EXERCISE GOAL: Your answer should be the lines below from the one with "X345440Y248920D01*" to the one with "X598527Y31306D01*", both included, given again exactly and with nothing added.

Machine-readable hardware designs

+++++

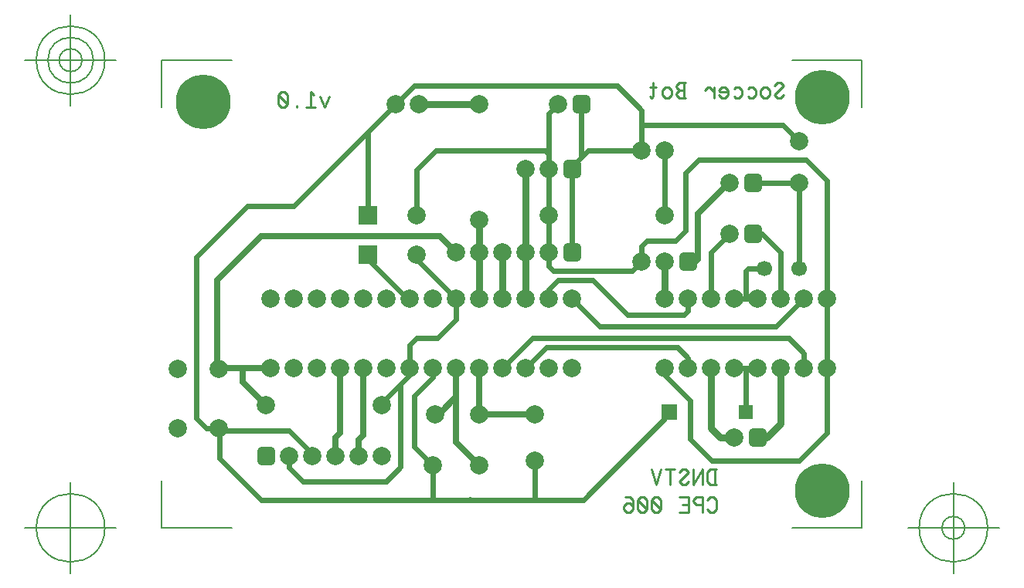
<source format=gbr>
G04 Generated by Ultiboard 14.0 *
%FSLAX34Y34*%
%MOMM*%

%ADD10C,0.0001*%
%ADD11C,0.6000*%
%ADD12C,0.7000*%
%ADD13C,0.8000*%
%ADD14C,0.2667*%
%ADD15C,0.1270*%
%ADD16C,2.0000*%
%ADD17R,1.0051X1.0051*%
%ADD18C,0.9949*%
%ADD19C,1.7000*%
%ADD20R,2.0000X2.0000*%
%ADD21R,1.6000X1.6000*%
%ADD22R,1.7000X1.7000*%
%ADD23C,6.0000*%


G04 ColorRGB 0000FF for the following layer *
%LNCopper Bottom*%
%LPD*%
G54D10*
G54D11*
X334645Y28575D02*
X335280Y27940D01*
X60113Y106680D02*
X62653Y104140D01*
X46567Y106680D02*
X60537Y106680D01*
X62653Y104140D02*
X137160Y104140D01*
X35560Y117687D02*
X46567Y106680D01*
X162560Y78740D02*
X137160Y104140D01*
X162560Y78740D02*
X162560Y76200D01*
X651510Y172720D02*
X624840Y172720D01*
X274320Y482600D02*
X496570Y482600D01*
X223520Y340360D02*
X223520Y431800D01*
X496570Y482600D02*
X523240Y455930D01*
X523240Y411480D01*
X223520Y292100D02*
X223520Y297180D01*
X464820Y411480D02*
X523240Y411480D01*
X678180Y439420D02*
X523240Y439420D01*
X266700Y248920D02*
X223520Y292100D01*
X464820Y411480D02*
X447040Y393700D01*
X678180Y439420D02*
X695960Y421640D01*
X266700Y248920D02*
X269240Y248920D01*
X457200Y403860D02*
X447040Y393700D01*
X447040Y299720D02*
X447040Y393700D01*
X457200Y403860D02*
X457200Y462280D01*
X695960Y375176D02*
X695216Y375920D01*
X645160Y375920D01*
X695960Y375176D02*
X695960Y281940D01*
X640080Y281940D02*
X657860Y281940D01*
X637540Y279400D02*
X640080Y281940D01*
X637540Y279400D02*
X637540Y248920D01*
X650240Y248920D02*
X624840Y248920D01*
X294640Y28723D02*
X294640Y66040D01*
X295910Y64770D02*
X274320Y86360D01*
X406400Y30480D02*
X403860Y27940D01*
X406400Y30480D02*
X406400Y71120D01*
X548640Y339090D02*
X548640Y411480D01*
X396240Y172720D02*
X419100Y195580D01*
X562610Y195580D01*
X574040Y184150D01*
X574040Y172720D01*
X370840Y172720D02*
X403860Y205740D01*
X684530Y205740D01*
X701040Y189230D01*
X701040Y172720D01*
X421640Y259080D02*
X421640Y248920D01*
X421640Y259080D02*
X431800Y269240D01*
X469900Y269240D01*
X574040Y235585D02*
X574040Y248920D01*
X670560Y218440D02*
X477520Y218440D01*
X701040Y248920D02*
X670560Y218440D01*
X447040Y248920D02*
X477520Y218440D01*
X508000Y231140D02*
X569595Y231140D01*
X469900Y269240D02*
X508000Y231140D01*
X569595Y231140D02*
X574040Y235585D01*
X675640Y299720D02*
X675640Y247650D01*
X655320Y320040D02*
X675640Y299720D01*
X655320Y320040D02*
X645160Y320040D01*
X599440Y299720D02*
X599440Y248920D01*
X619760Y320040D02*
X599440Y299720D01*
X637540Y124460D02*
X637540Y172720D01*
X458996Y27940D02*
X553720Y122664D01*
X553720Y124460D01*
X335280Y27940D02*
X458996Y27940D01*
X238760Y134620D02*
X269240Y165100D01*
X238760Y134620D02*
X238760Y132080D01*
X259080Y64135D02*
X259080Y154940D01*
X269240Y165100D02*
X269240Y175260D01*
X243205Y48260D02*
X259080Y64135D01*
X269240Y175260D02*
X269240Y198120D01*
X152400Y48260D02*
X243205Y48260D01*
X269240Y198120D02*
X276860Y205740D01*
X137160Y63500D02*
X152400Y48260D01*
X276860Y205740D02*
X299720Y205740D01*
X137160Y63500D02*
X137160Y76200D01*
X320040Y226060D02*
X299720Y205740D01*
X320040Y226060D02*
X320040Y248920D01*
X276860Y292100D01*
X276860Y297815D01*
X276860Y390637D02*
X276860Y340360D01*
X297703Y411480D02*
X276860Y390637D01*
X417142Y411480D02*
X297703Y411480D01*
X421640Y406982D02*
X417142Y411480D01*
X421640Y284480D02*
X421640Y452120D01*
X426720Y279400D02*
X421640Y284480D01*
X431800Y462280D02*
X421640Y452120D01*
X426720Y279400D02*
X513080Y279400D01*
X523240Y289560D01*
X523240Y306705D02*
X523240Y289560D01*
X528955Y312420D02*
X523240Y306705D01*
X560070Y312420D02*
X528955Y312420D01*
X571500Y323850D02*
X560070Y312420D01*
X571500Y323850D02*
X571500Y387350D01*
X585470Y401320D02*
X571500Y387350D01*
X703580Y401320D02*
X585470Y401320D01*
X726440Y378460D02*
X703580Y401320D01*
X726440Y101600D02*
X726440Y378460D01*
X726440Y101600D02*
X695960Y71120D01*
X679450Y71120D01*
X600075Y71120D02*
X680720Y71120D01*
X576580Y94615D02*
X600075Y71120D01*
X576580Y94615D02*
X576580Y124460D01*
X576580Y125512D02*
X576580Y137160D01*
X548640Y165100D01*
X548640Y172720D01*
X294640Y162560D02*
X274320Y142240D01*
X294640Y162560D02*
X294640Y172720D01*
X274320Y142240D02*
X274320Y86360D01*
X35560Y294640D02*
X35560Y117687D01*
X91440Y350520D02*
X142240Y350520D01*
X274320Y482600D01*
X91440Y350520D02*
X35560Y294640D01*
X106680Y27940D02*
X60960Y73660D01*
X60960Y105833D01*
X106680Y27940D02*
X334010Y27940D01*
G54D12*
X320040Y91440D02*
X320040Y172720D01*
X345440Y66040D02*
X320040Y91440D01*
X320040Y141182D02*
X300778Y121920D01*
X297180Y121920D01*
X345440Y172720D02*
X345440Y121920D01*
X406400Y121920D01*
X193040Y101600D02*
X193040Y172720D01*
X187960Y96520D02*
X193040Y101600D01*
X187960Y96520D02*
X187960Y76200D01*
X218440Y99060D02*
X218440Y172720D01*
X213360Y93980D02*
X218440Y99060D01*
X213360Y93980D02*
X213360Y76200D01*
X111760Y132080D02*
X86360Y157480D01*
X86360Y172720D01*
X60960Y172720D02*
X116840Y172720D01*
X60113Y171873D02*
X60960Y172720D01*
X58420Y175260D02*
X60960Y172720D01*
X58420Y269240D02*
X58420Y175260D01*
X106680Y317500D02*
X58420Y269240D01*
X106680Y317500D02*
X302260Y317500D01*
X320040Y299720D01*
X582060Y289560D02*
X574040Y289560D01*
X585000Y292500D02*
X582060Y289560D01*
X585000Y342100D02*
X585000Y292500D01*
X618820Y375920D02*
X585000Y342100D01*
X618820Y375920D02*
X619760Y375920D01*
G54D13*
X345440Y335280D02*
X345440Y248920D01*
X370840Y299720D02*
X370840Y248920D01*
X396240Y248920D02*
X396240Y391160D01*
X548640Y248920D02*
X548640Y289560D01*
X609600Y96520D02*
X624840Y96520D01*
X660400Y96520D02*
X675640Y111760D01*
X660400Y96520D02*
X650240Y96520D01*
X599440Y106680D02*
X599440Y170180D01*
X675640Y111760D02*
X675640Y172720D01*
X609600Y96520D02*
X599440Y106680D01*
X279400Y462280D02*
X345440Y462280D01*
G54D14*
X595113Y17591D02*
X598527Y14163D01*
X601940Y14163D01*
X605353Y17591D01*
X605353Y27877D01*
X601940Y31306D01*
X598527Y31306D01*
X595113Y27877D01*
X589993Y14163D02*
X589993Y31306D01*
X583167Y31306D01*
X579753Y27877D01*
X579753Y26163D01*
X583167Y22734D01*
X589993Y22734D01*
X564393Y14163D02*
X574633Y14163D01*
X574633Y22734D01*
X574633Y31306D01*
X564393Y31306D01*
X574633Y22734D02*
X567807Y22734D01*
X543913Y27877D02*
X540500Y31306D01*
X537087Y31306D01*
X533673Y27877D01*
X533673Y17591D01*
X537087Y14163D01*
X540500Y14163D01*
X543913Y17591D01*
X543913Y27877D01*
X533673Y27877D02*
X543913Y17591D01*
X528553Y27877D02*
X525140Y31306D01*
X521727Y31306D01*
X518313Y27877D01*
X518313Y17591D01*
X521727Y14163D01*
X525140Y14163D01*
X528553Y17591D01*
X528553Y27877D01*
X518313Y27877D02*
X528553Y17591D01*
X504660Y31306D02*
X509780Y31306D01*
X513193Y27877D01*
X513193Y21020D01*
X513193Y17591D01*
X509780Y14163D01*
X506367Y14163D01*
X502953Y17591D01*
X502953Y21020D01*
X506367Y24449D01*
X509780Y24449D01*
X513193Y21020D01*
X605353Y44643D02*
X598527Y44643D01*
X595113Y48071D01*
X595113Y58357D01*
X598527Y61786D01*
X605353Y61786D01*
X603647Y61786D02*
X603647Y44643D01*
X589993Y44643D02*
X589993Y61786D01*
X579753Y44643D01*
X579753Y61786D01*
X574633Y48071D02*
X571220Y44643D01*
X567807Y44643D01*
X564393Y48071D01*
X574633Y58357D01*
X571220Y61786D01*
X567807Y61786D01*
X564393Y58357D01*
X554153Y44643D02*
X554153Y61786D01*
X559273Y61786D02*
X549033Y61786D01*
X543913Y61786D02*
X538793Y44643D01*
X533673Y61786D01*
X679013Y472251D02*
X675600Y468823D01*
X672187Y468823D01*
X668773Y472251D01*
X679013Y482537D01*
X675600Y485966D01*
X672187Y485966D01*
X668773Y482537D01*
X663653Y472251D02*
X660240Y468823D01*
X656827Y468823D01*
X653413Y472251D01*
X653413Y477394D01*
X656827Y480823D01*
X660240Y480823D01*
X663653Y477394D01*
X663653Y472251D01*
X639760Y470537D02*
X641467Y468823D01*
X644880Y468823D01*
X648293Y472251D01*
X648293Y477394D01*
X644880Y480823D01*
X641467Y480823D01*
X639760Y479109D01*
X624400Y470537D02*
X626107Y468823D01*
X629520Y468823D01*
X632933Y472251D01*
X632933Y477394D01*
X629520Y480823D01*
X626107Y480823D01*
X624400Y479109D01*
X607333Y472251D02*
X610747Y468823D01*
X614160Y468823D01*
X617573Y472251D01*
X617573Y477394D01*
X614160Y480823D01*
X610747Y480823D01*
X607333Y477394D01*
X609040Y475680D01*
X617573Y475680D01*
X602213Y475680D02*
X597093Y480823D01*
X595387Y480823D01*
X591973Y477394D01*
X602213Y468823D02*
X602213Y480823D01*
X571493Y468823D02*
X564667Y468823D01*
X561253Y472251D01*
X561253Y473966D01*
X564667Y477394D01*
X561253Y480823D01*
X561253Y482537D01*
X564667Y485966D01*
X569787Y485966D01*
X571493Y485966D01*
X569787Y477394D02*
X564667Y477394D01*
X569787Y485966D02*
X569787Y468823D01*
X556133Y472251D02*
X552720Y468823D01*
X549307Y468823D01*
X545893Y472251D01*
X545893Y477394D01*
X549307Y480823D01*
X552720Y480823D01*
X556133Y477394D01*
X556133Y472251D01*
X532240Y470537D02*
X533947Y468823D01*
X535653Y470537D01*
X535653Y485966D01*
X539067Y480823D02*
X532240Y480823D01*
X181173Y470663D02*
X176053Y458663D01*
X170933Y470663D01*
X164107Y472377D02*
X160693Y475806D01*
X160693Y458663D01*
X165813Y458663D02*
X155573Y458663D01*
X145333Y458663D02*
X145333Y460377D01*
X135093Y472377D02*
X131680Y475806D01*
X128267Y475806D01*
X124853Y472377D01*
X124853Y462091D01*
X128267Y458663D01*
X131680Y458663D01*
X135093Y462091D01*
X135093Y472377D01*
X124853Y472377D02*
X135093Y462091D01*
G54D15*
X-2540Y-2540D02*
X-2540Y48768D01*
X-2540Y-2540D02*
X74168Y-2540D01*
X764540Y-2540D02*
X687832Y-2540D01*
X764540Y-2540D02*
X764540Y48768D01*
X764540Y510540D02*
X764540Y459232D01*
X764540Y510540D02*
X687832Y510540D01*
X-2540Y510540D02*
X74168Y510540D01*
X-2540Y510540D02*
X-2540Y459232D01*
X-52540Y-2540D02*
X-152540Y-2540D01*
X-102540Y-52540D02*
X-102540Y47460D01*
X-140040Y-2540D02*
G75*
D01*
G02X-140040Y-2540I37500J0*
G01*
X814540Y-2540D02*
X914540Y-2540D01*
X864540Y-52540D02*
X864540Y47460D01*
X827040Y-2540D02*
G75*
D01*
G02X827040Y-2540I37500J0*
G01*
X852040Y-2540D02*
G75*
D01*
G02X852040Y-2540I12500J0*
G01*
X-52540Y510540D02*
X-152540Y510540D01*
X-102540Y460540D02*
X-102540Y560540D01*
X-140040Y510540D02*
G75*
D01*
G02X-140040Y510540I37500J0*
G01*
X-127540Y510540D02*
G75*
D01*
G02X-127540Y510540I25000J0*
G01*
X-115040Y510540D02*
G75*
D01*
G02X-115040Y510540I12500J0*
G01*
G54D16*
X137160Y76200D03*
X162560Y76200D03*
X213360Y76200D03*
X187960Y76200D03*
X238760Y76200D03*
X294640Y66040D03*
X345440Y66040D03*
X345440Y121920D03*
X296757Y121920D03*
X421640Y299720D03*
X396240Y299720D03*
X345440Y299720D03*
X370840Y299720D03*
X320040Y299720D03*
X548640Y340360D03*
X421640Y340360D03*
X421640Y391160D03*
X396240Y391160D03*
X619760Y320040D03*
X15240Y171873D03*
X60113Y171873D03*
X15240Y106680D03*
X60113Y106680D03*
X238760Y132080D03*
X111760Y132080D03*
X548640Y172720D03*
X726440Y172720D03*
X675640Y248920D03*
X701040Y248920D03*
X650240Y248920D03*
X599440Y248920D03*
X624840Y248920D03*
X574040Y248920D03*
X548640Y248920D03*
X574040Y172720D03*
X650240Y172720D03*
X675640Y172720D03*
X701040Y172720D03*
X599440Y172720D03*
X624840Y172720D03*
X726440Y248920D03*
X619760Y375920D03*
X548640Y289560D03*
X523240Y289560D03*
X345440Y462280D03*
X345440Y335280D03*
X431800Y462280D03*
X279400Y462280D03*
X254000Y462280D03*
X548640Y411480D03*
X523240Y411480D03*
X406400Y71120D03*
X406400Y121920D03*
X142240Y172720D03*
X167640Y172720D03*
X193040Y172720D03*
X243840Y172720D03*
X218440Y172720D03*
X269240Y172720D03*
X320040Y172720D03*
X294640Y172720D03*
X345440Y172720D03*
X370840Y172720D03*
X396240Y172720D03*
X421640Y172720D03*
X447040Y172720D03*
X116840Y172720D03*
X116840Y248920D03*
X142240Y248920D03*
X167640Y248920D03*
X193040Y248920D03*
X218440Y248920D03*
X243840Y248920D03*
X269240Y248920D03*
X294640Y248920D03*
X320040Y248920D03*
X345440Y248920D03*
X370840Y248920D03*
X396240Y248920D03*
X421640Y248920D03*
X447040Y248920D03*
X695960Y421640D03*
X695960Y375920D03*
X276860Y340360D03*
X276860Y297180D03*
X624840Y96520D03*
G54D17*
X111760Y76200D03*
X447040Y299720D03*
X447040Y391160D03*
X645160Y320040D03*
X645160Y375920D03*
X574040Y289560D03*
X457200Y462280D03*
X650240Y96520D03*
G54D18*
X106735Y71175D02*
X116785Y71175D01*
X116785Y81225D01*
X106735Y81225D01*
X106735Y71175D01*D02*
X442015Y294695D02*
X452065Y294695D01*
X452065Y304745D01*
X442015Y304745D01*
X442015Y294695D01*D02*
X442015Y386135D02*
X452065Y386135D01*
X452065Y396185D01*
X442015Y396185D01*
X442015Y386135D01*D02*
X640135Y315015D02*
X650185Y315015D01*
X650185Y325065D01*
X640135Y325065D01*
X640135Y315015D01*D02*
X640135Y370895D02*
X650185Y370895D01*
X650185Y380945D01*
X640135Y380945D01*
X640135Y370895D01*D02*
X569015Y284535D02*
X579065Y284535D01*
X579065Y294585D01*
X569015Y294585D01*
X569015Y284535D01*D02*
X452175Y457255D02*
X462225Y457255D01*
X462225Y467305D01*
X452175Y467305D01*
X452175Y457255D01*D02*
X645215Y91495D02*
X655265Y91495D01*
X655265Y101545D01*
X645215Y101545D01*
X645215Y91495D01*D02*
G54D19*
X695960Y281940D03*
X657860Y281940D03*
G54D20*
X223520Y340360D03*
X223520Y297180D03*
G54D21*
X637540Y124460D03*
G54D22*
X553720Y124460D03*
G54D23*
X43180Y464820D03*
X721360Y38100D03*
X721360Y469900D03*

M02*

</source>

+++++

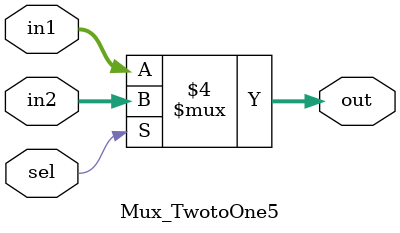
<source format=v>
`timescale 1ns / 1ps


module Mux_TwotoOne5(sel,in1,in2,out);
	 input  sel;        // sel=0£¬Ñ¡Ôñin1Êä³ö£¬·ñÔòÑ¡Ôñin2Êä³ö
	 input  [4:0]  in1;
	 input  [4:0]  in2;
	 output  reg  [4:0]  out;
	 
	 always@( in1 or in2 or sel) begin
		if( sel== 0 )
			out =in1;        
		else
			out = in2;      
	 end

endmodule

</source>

+++++

RESULT FOR THIS EXERCISE:
X345440Y248920D01*
X370840Y299720D02*
X370840Y248920D01*
X396240Y248920D02*
X396240Y391160D01*
X548640Y248920D02*
X548640Y289560D01*
X609600Y96520D02*
X624840Y96520D01*
X660400Y96520D02*
X675640Y111760D01*
X660400Y96520D02*
X650240Y96520D01*
X599440Y106680D02*
X599440Y170180D01*
X675640Y111760D02*
X675640Y172720D01*
X609600Y96520D02*
X599440Y106680D01*
X279400Y462280D02*
X345440Y462280D01*
G54D14*
X595113Y17591D02*
X598527Y14163D01*
X601940Y14163D01*
X605353Y17591D01*
X605353Y27877D01*
X601940Y31306D01*
X598527Y31306D01*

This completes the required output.